This article from CJR's archives is presented as part of our 50th anniversary celebration.
The ending followed tradition. Black wanted to publish his letter of resignation, which said, in part: “I, for one, need no further evidence that the ownership wants the Morning News and Evening Journal operated as house organs instead of as newspapers.” H. B. du Pont vetoed the idea. After the first edition of May 19, carrying simply the news of his resignation. Black posted his letter on the news room bulletin board and the Philadelphia papers printed it before Wilmington did.
H. B. du Pont, at the time, denied Black’s assertion and said the newspapers “have never been and never will be operated as a house organ for any organization. Christiana Securities Corporation reaffirms their determination that the News-Journal Newspapers be operated independently with the objective of being a constructive influence in the community, in the state, and in the nation.”
Efforts to obtain further comment from the papers’ management during the preparation of this article were unsuccessful. H. B. du Pont was unavailable for comment. Robert Carpenter, when asked about his role in requesting changes in the newspapers’ content, said, “I wouldn’t want to comment on the subject.” Charles L. Reese Jr., president and editor of the newspapers, also declined to discuss it.
The depressing quality of the Wilmington episode is that it is not unusual. Few families are so powerful, organized, or dominant in their state as are the Du Ponts, but newspaperdom is filled with owners whose assumptions of their responsibilities are based on their non-newspaper businesses and whose journalistic enterprises are peripheral both to their personal experience and their daily attention. Unlike the McCormicks and the Ochses, such owners do not have to live with the day-to-day consequences of their decisions, nor face constituents whose information and opinions they oversee.
Decision-making in newspapers has a fundamental difference from that of most enterprises.

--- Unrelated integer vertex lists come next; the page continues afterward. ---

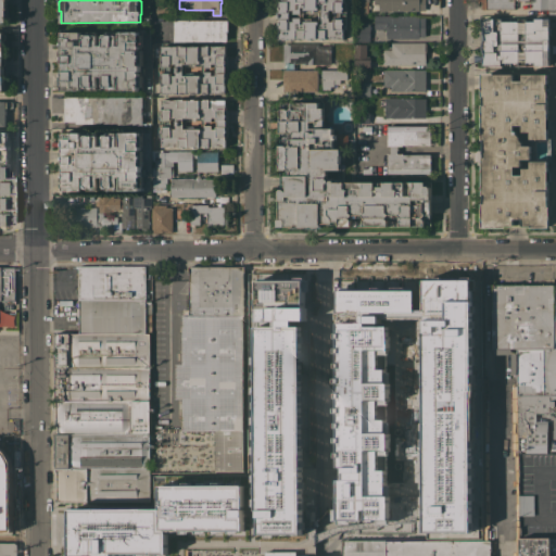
[(278,28),(277,28),(277,21),(278,21),(278,20),(277,20),(277,11),(279,11),(279,9),(278,9),(278,1),(278,0),(342,0),(343,2),(345,2),(345,12),(339,12),(340,14),(345,14),(345,28),(342,28),(343,37),(278,38),(278,28)]
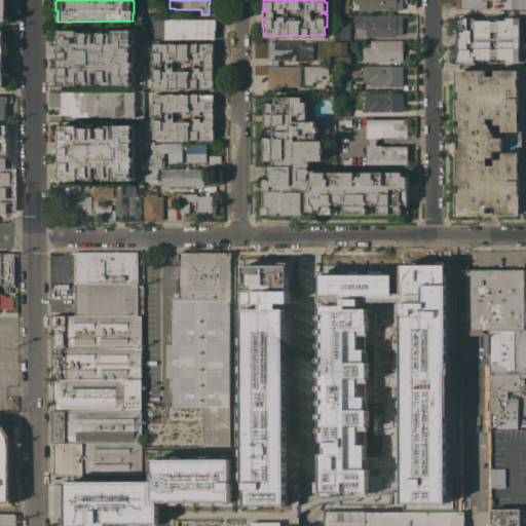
[(349,0),(349,1),(347,1),(348,14),(336,14),(335,0),(349,0)]
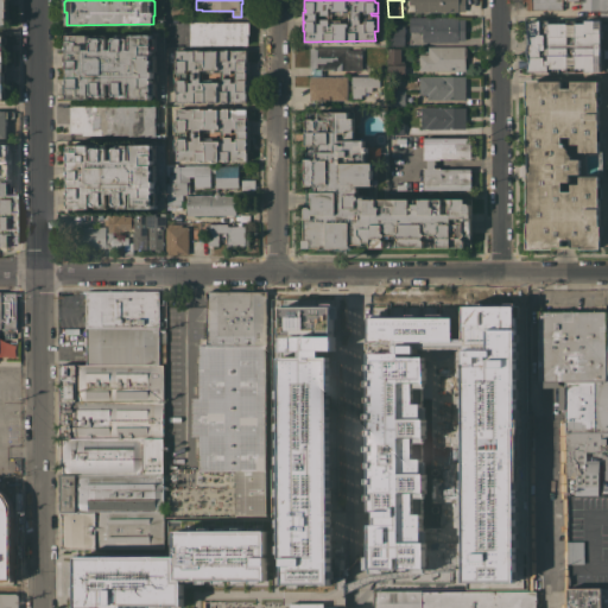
[(464,0),(466,11),(458,11),(415,12),(415,4),(409,4),(409,0),(464,0)]
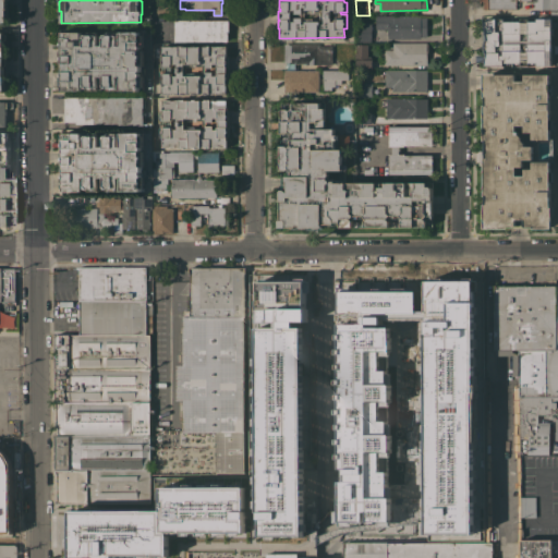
[(516,0),(516,9),(483,9),(483,1),(480,1),(480,0),(516,0)]
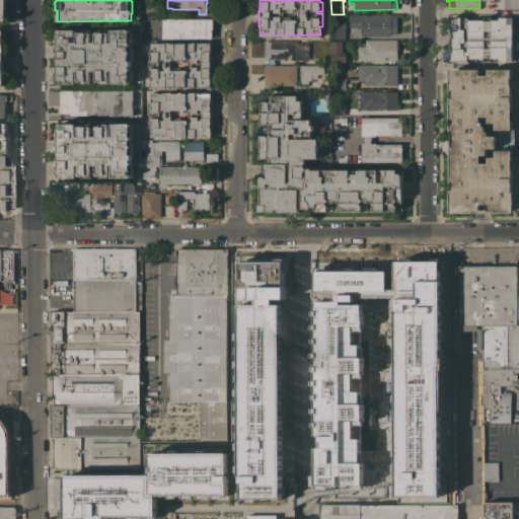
[(518,0),(518,13),(512,14),(512,8),(497,8),(497,3),(495,3),(495,0),(518,0)]
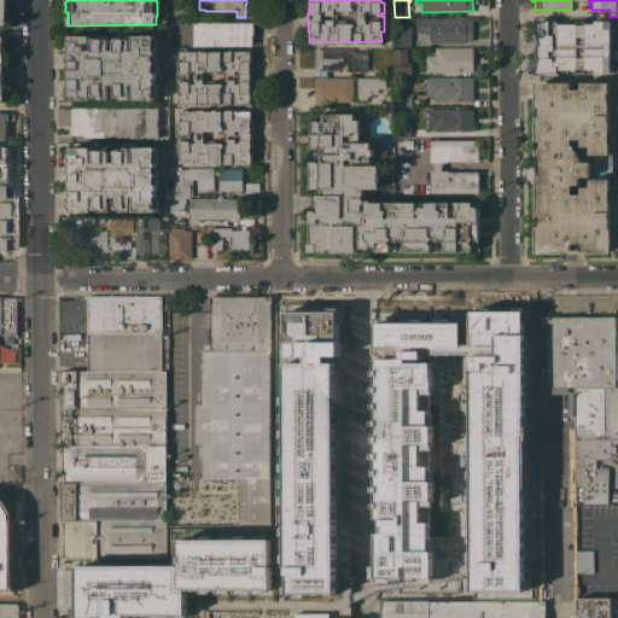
[(168,17),(168,10),(174,10),(174,7),(182,7),(182,5),(191,5),(191,17),(168,17)]
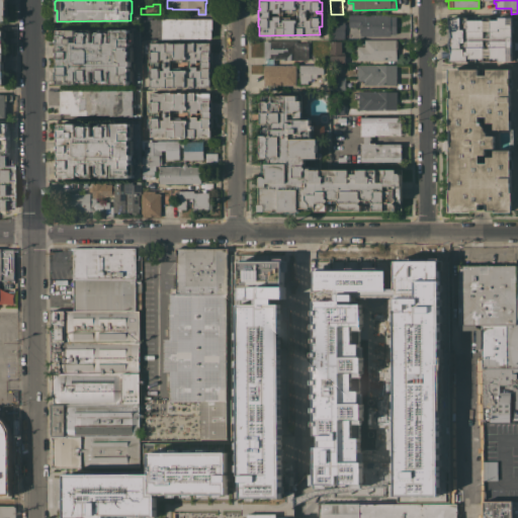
[(396,33),(391,33),(391,35),(360,35),(360,32),(359,32),(359,26),(349,26),(348,14),(391,14),(391,16),(396,15),(396,33)]
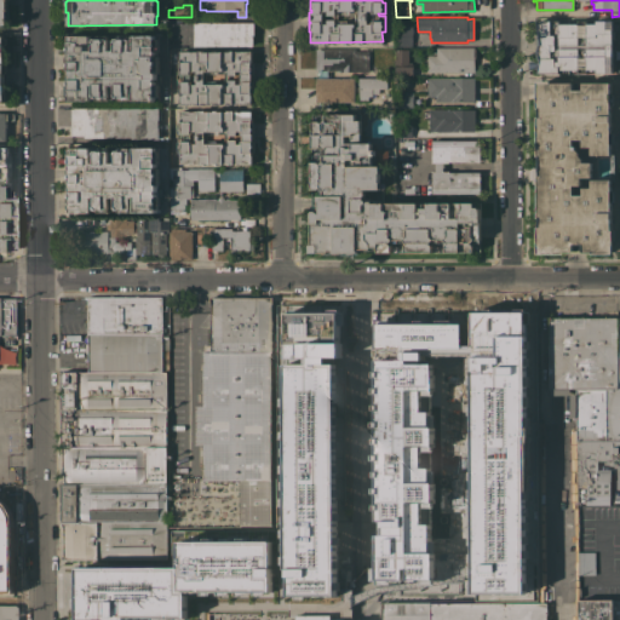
[(612,73),(596,73),(596,69),(586,69),(586,73),(579,73),(579,69),(558,69),(558,73),(538,73),(538,68),(528,68),(528,61),(539,61),(539,59),(538,51),(539,45),(537,44),(537,35),(539,35),(537,21),(551,19),(551,21),(560,19),(560,23),(578,23),(578,21),(586,19),(586,23),(596,23),(596,19),(606,19),(613,19),(613,28),(612,28),(612,30),(615,30),(615,39),(613,39),(613,46),(614,46),(614,55),(612,55),(612,73)]
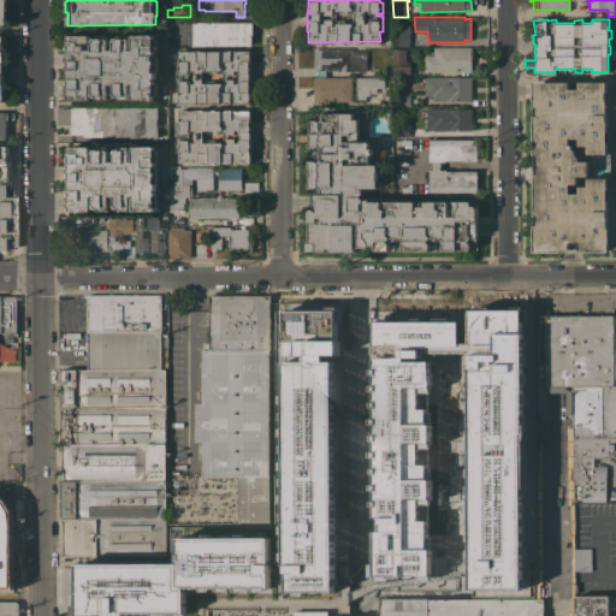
[(252,22),(252,35),(252,46),(193,46),(193,22),(252,22)]
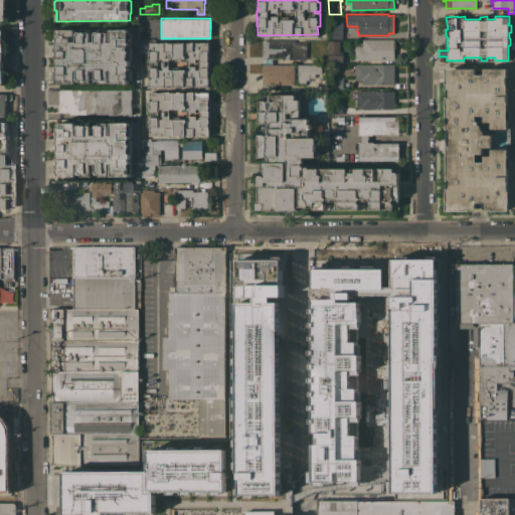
[(342,38),(329,38),(329,22),(342,22),(342,38)]
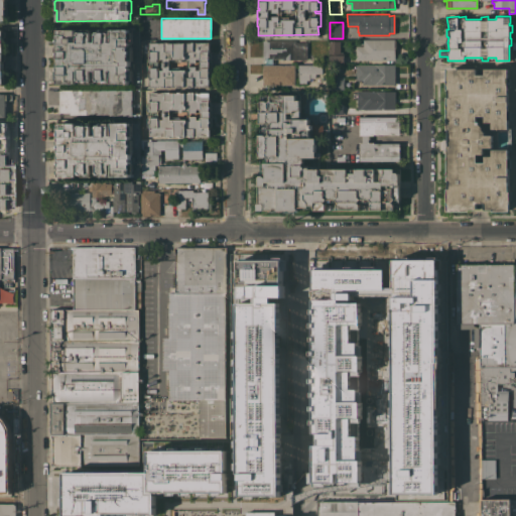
[(75,29),(75,41),(78,41),(78,32),(81,29),(90,29),(91,41),(96,41),(96,32),(99,29),(108,29),(108,32),(108,41),(111,41),(111,29),(115,29),(118,29),(129,29),(129,32),(132,32),(132,41),(129,41),(129,46),(132,46),(132,60),(130,60),(130,70),(132,70),(132,81),(129,81),(129,83),(128,83),(128,84),(126,84),(126,83),(111,83),(111,71),(109,71),(109,83),(99,83),(97,81),(96,80),(96,71),(90,71),(90,83),(81,83),(79,81),(78,79),(78,71),(76,71),(76,83),(57,83),(57,81),(55,81),(55,71),(57,71),(57,58),(55,58),(55,47),(57,47),(57,43),(55,43),(55,35),(56,34),(57,29),(75,29)]
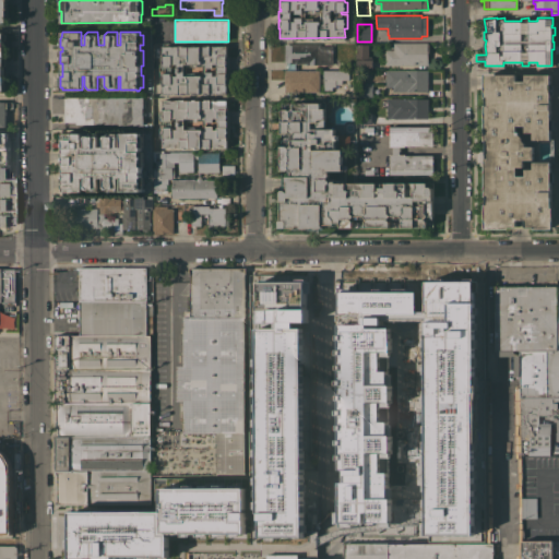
[(332,64),(308,64),(308,62),(295,63),(295,66),(294,66),(294,67),(294,69),(290,69),(290,67),(290,66),(289,66),(289,63),(288,63),(288,62),(286,62),(286,66),(284,66),(284,44),(289,44),(289,43),(319,43),(319,46),(332,46),(332,64)]
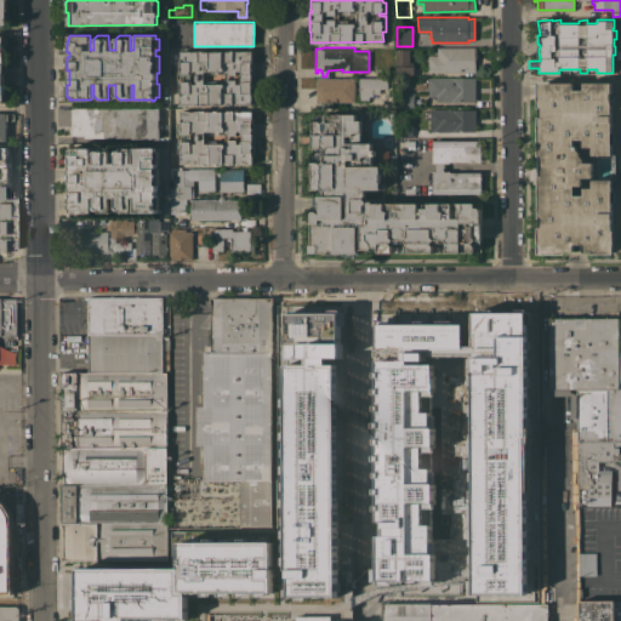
[(476,47),(477,47),(477,51),(478,51),(478,57),(477,57),(477,61),(476,61),(476,72),(428,72),(428,55),(437,55),(437,47),(476,47)]
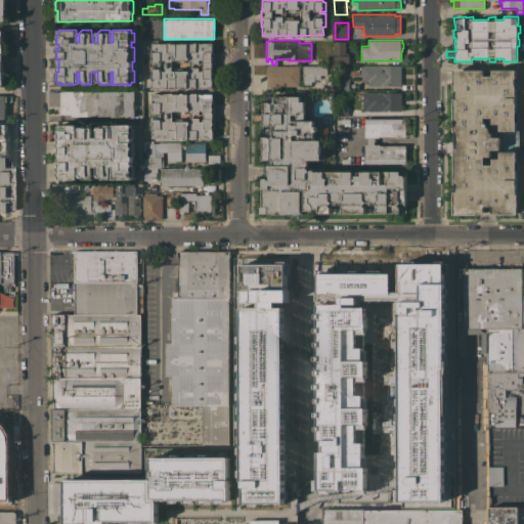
[(345,54),(350,54),(350,62),(335,62),(335,41),(345,41),(345,54)]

Success in conventional business has a simple measure: survival and profit-making. Both are essential to newspapers but a paper that only survives and only shows a profit can be a failure as a newspaper. The newspaper is a community educational institution run for profit. The owner’s relationship to the news he prints is something like a university trustee’s relationship to reading material selected for archaeology courses.
There are hundreds of dailies in which editorials on certain subjects are as predictable as a catechism, whose news departments are designed to over-react or under-react to certain kinds of news, notably financial and political, not because of incompetence or sensationalism but because of the impulse to create a picture closer to the dreams of the ownership. Nor is it unusual for owners to believe that their paper’s staff is filled with radicals dangerous to the point of doubtful patriotism. Owners, typically, are conservative Republicans, and staffs—in journalism, as in most fields—tend to be Democrats.
If there were a tradition within newspapering to contain this distrust and tension between owners and staff, as there is in universities, it could result in a pluralism with the advantage of a checks-and-balances system. But there is no such tradition. Too many owners have been alienated too long from the social realities their staffs must perceive and report (and amid which the staff lives and owners generally do not). The Boston Transcript was perhaps the last metropolitan daily that lived within a closed elite. The power of both the Transcript and its elite were changed with the Depression. Millions of words in thousands of editorials will not bring back the mid-twenties.
There are continual legislative and vigilante attacks on freedom of the press. It will be an uncomfortable time when the owners of newspapers have to depend for preservation of this freedom on the understanding of constituents with whom the owners have been out of sympathy and, worse, out of touch, for thirty years.